Ancient Egyptian Beads Made From Meteorites
The hordes of modern day jewelers cashing in on trendy (and pricey) jewelry made from meteorites are thousands of years late to the game. As it turns out, some ancient Egyptian beads were crafted from the space rocks as well.
A cache of nine iron beads dated from about 3,300 BC - the oldest known iron artifacts from Egypt - were long a mystery to archaeologists, who wondered how the ancient people crafted the beads thousands of years prior to the introduction of iron smelting in the region.
The beads were first discovered in 1911 in a cemetery at Gerzeh about 44 miles (70km) south of Cairo, and since their discovery, their origin has been a matter of debate among archaeologists, some of whom argued that the beads had a low nickel content (not characteristic of a meteorite). Others insisted the beads had high nickel content, which is a signature of iron meteorites.
By analyzing the bead with an electron microscope, scientist could peer into what meteorite scientist Diane Johnson called "little windows," portals that offered a glimpse of the bead's composition. The view offered by the electron microscope allowed Johnson and her team to conclude that the beads were as much as 30 percent nickel, which suggested the rock used to make the beads was indeed meteorite.
Further evidence that the beads were crafted from meteorite is the distinct Widmanstätten pattern, a telltale crystalline structure that is only observed in meteorites that cooled extremely slowly inside their parent asteroids as the solar system was forming, according to a report by Nature.
"Meteorites have a unique microstructural and chemical fingerprint because they cooled incredibly slowly as they travelled through space. It was really interesting to find that fingerprint turn up in Egyptian artifacts," said Philip Withers, a materials science professor at The University of Manchester, where the research on the beads was conducted.
The find also suggests the cultural significance of the beads.

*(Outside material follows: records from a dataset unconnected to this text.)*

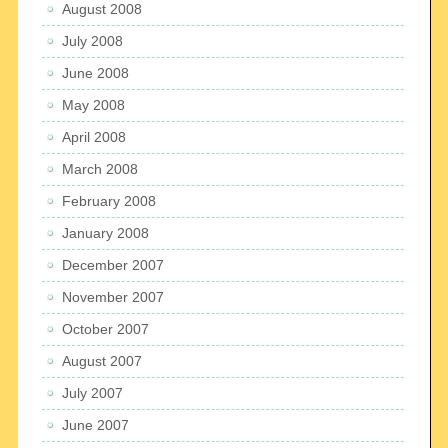
August 2008
July 2008
June 2008
May 2008
April 2008
March 2008
February 2008
January 2008
December 2007
November 2007
October 2007
August 2007
July 2007
June 2007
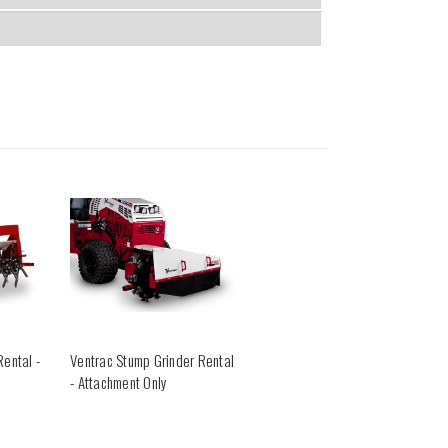
Rental -
Ventrac Stump Grinder Rental
- Attachment Only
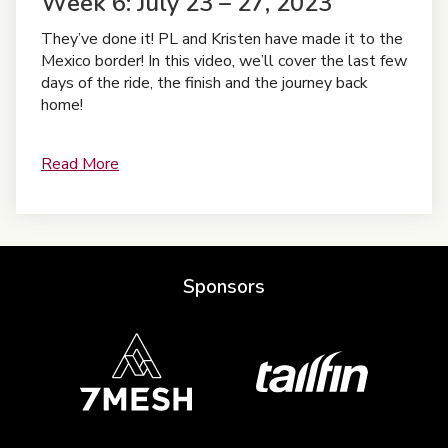
Week 6: July 23 – 27, 2023
They’ve done it! PL and Kristen have made it to the
Mexico border! In this video, we’ll cover the last few
days of the ride, the finish and the journey back
home!
Read More
Sponsors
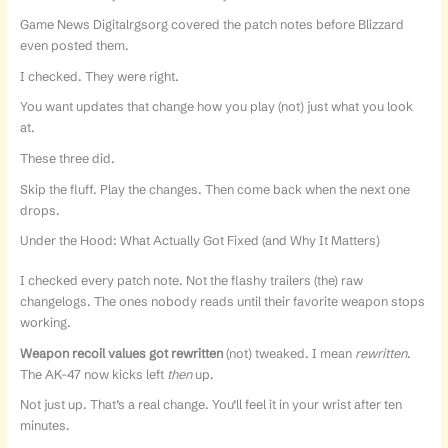
Game News Digitalrgsorg covered the patch notes before Blizzard
even posted them.
I checked. They were right.
You want updates that change how you play (not) just what you look
at.
These three did.
Skip the fluff. Play the changes. Then come back when the next one
drops.
Under the Hood: What Actually Got Fixed (and Why It Matters)
I checked every patch note. Not the flashy trailers (the) raw
changelogs. The ones nobody reads until their favorite weapon stops
working.
Weapon recoil values got rewritten
(not) tweaked. I mean
rewritten
.
The AK-47 now kicks left
then
up.
Not just up. That’s a real change. You’ll feel it in your wrist after ten
minutes.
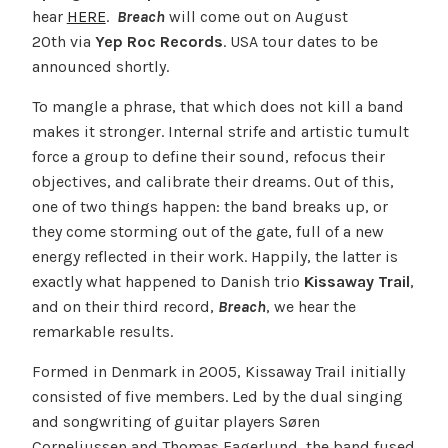
hear
HERE
.
Breach
will come out on August
20th via
Yep Roc Records
. USA tour dates to be
announced shortly.
To mangle a phrase, that which does not kill a band
makes it stronger. Internal strife and artistic tumult
force a group to define their sound, refocus their
objectives, and calibrate their dreams. Out of this,
one of two things happen: the band breaks up, or
they come storming out of the gate, full of a new
energy reflected in their work. Happily, the latter is
exactly what happened to Danish trio
Kissaway Trail
,
and on their third record,
Breach
, we hear the
remarkable results.
Formed in Denmark in 2005, Kissaway Trail initially
consisted of five members. Led by the dual singing
and songwriting of guitar players Søren
Corneliussen and Thomas Fagerlund, the band fused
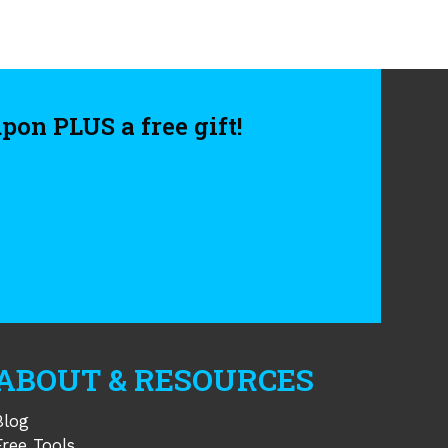
upon PLUS a free gift!
APTCHA
ABOUT & RESOURCES
Blog
Free Tools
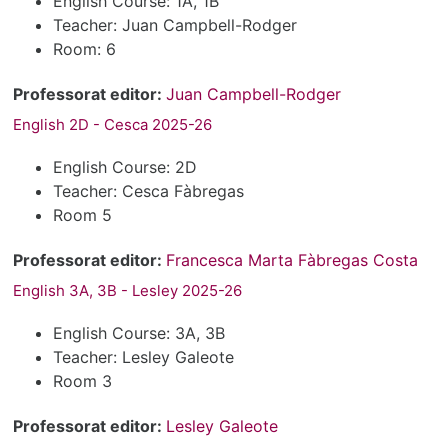
English Course: 1A, 1B
Teacher: Juan Campbell-Rodger
Room: 6
Professorat editor:
Juan Campbell-Rodger
English 2D - Cesca 2025-26
English Course: 2D
Teacher: Cesca Fàbregas
Room 5
Professorat editor:
Francesca Marta Fàbregas Costa
English 3A, 3B - Lesley 2025-26
English Course: 3A, 3B
Teacher: Lesley Galeote
Room 3
Professorat editor:
Lesley Galeote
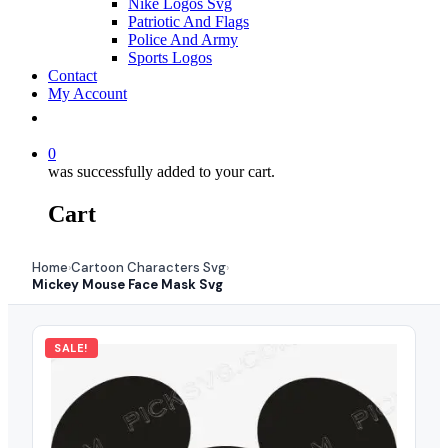
Nike Logos Svg
Patriotic And Flags
Police And Army
Sports Logos
Contact
My Account
0
was successfully added to your cart.
Cart
Home
Cartoon Characters Svg
›
›
Mickey Mouse Face Mask Svg
SALE!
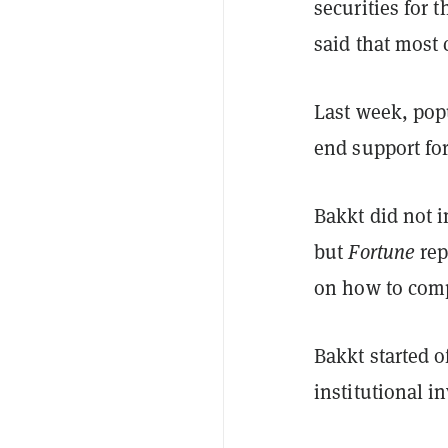
securities for 
said that most
Last week, pop
end support fo
Bakkt did not 
but
Fortune
rep
on how to compl
Bakkt started o
institutional i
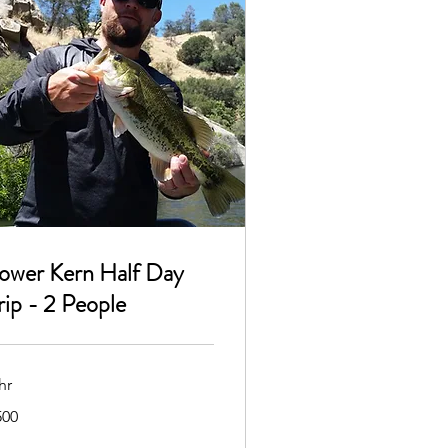
ower Kern Half Day
rip - 2 People
hr
0
500
lars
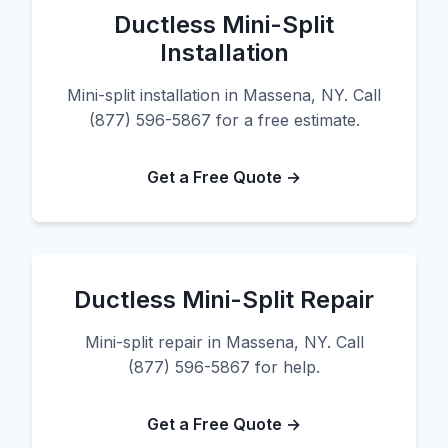
Ductless Mini-Split
Installation
Mini-split installation in Massena, NY. Call
(877) 596-5867 for a free estimate.
Get a Free Quote →
Ductless Mini-Split Repair
Mini-split repair in Massena, NY. Call
(877) 596-5867 for help.
Get a Free Quote →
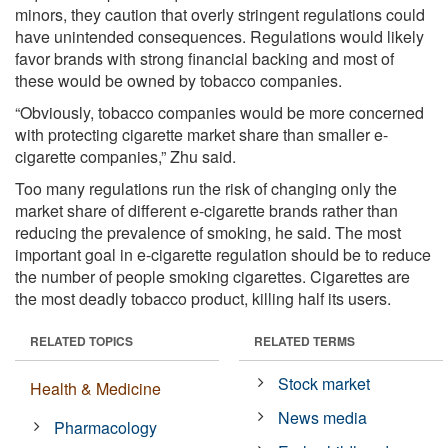
minors, they caution that overly stringent regulations could
have unintended consequences. Regulations would likely
favor brands with strong financial backing and most of
these would be owned by tobacco companies.
“Obviously, tobacco companies would be more concerned
with protecting cigarette market share than smaller e-
cigarette companies,” Zhu said.
Too many regulations run the risk of changing only the
market share of different e-cigarette brands rather than
reducing the prevalence of smoking, he said. The most
important goal in e-cigarette regulation should be to reduce
the number of people smoking cigarettes. Cigarettes are
the most deadly tobacco product, killing half its users.
RELATED TOPICS
RELATED TERMS
Stock market
Health & Medicine
News media
Pharmacology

"The sky was very important to the ancient Egyptians," Joyce Tyldesley, an Egyptologist at the University of Manchester, UK, and a co-author of the paper, told Nature. "Something that falls from the sky is going to be considered as a gift from the gods."
Such a gift was reserved for royalty. Prior to the introduction of iron smelting in Egypt in the 6th century, the only iron artifacts dated earlier to that were found in the tombs of high-powered Egyptians, such as the pharaoh Tutankhamun.
Johnson, the meteorite specialist, told Nature that if she could get permission to study other early Egyptian iron artifacts, she would love to find out whether they came from meteorites too.
Johnson and her colleagues' research was published in the Meteoritics and Planetary Science journal.